| Your objective |
Within the records, find every line that includes the word "lines" and copy it.

Records contained in a dataset:
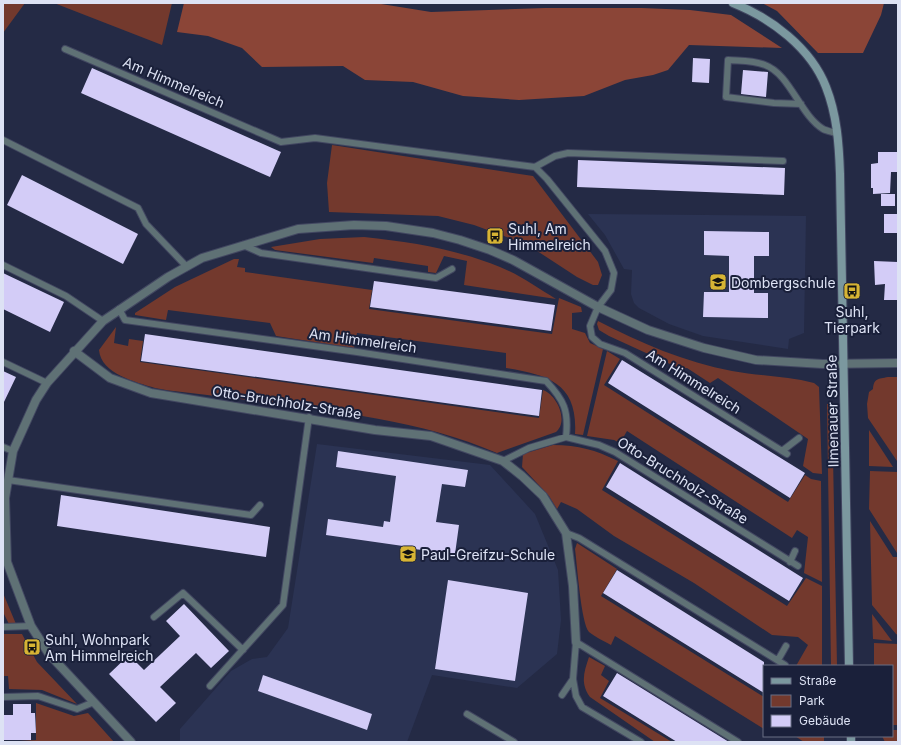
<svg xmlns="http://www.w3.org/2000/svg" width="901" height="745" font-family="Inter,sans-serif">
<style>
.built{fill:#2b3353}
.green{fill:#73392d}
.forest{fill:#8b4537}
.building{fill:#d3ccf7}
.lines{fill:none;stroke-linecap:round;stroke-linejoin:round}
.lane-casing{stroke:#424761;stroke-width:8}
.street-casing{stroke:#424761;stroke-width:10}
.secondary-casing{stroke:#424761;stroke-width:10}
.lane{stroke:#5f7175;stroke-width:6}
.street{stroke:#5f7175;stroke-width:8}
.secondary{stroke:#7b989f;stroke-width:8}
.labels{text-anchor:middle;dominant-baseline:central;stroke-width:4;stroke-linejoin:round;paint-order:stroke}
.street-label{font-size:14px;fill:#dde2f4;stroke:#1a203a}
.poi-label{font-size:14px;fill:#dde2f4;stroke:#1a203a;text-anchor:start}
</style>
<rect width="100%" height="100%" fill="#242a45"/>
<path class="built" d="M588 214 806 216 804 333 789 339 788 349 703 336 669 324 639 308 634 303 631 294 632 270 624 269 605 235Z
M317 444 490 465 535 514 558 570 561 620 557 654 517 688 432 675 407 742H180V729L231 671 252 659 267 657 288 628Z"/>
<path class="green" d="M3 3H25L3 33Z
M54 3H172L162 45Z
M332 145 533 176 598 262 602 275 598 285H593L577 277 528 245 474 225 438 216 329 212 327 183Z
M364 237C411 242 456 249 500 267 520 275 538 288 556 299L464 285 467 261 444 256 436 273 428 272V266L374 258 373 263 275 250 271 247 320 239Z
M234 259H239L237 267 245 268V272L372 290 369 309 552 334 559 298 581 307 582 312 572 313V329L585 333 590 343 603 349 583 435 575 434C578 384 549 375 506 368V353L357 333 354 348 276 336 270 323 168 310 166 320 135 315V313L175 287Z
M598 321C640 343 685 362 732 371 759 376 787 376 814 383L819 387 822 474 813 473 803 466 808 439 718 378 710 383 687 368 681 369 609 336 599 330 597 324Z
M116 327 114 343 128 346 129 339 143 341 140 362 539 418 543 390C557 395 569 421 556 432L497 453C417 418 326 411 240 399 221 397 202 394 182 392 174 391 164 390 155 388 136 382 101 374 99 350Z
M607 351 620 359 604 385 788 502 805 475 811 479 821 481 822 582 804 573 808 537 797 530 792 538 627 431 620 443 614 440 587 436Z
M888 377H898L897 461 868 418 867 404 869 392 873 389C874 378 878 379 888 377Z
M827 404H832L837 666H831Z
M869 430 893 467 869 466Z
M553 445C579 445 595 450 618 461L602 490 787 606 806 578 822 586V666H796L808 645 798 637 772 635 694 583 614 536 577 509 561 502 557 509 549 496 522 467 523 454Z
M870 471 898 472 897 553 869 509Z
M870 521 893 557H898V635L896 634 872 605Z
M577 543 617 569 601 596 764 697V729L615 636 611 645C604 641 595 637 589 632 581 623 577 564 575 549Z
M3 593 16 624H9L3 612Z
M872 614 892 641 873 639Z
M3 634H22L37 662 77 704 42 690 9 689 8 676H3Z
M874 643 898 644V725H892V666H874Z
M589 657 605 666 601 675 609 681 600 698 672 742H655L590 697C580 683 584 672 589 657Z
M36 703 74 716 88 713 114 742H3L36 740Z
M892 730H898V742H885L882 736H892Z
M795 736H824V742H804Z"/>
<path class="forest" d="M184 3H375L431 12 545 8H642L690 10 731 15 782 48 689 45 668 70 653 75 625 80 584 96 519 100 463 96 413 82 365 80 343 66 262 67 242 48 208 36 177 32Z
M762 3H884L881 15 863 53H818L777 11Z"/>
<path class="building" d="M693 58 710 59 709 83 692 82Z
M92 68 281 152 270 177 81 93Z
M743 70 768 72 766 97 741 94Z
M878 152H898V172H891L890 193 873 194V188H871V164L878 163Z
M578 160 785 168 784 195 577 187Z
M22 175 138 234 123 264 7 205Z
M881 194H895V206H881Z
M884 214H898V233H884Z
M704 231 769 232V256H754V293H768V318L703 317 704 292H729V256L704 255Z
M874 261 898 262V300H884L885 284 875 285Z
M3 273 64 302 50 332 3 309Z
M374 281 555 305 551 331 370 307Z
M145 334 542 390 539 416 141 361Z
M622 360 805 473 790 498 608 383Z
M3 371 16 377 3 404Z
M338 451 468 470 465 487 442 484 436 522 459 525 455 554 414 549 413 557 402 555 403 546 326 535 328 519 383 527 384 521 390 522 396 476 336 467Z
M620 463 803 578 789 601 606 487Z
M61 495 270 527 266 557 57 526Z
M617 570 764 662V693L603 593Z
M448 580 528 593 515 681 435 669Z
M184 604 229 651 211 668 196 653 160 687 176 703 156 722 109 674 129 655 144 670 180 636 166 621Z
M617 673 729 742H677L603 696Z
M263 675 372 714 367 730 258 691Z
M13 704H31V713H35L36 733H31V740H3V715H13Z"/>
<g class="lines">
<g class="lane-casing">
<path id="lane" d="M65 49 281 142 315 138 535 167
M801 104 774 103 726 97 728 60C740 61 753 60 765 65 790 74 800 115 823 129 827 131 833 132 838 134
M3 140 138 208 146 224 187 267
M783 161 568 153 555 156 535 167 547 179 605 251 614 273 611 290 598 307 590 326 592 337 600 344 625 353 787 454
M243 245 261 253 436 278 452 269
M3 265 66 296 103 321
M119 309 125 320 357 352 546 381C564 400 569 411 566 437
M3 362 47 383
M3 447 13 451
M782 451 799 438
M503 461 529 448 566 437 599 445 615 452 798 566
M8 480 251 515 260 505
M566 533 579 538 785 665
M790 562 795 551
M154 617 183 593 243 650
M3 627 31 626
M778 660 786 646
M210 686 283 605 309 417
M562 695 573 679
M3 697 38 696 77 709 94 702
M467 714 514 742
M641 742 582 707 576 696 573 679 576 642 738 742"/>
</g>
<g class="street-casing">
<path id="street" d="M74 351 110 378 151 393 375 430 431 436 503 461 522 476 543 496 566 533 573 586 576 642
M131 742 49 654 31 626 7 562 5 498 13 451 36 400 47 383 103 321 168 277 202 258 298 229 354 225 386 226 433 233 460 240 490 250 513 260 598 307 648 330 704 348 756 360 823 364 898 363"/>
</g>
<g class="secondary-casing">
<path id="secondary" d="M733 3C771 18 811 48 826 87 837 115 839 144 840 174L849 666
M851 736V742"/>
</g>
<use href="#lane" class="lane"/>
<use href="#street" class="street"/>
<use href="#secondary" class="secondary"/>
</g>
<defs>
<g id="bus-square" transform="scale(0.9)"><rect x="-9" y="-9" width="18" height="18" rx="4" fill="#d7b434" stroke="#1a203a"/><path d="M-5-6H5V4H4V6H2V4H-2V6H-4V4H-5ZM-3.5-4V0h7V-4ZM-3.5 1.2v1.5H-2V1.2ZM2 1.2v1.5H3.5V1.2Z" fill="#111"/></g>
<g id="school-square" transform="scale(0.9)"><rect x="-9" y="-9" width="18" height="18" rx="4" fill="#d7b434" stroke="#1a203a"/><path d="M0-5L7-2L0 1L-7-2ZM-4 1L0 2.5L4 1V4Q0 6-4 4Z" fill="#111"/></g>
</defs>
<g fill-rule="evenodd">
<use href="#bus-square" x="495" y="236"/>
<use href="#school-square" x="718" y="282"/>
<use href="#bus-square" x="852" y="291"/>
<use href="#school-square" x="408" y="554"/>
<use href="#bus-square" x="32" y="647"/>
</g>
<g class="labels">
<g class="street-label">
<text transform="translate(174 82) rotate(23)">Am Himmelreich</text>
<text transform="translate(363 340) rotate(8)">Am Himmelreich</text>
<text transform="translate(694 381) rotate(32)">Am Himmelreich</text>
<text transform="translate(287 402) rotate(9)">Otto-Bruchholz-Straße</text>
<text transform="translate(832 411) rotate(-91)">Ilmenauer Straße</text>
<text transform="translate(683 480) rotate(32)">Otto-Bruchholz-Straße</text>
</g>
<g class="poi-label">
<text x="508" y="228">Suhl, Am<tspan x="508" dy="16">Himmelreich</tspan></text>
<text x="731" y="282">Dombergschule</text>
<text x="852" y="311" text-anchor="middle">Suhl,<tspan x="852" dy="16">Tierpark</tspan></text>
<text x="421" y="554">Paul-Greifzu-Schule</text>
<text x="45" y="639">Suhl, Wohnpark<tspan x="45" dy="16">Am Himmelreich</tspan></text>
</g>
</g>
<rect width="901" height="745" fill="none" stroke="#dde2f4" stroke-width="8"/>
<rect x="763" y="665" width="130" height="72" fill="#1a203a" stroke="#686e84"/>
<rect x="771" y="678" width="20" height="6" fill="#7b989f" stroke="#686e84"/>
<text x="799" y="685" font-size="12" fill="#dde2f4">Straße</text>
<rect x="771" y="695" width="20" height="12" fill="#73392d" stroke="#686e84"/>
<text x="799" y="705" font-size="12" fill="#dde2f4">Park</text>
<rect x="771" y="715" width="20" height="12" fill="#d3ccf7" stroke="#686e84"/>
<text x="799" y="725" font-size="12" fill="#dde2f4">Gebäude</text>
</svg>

| Answer box |
.lines{fill:none;stroke-linecap:round;stroke-linejoin:round}
<g class="lines">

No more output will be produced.